Copy out all of the text in the material below word for word, leaving out the pictures.

Short-answer chart tasks:
◇ ◇ ◇ ◇ ◇

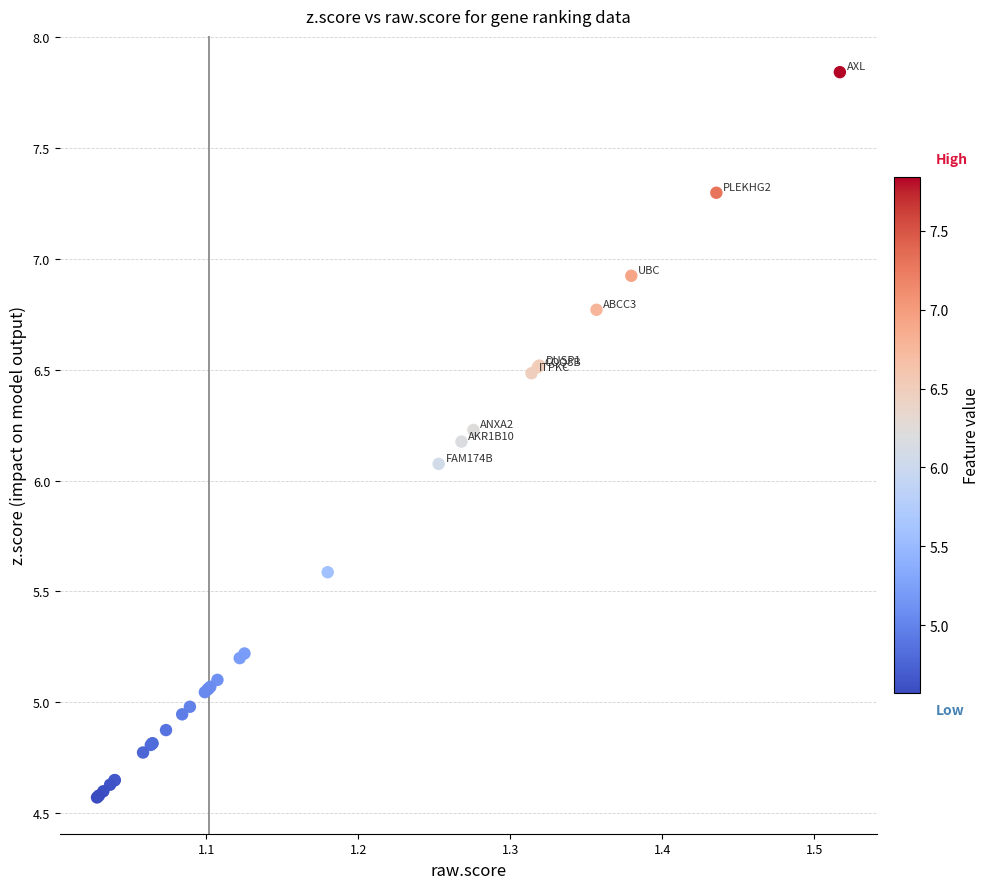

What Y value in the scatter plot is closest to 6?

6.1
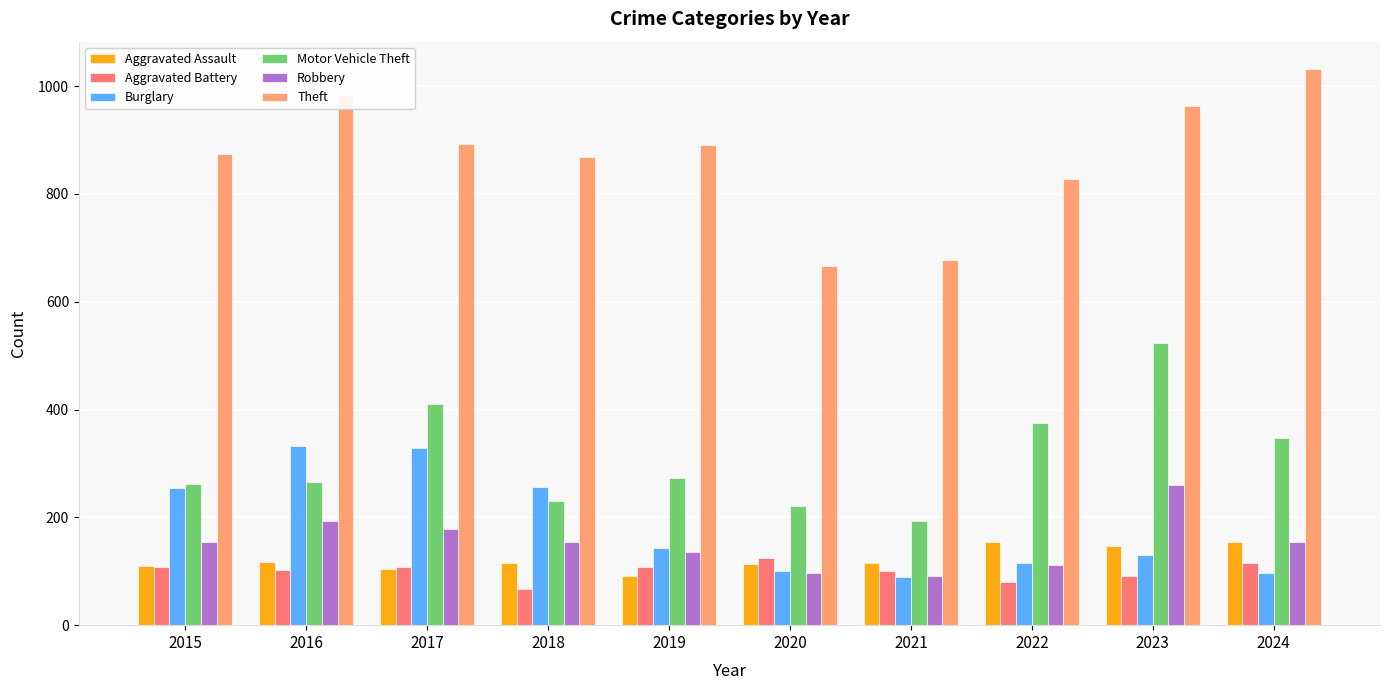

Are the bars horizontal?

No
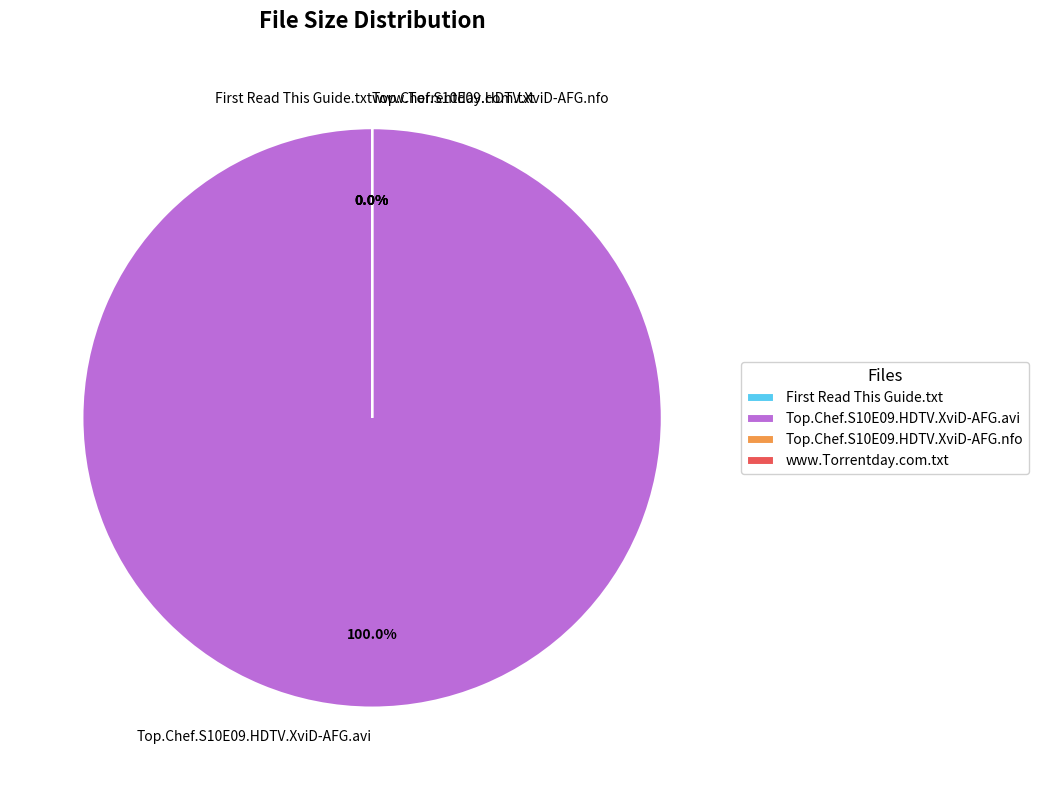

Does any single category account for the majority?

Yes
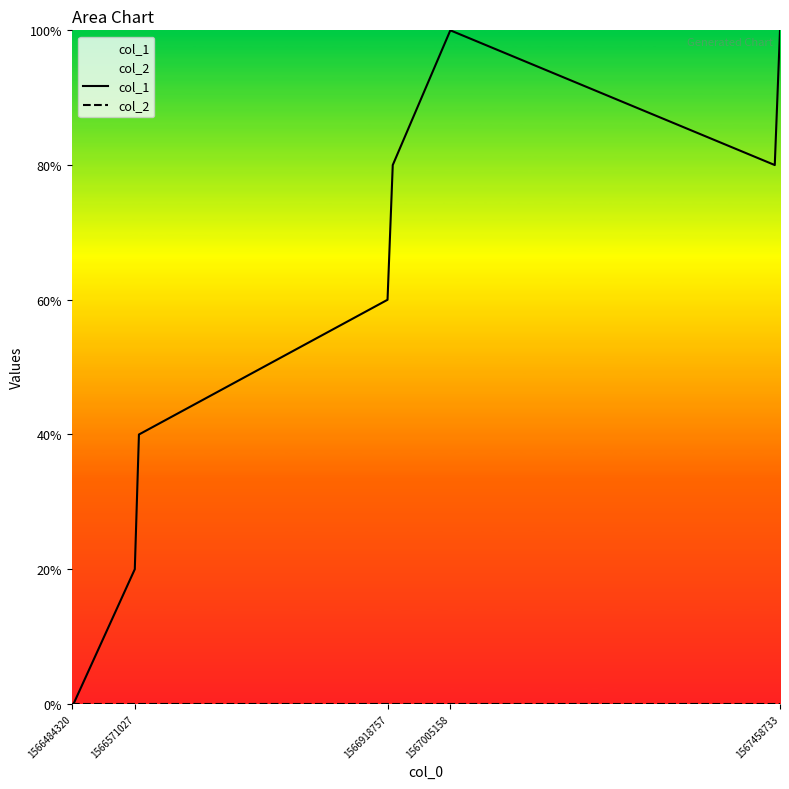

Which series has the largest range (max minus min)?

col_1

◇ ◇ ◇ ◇ ◇

#### [Expected output]
What Y value in the scatter plot is closest to 6?

6.1

Are the bars horizontal?

No

Does any single category account for the majority?

Yes

Which series has the largest range (max minus min)?

col_1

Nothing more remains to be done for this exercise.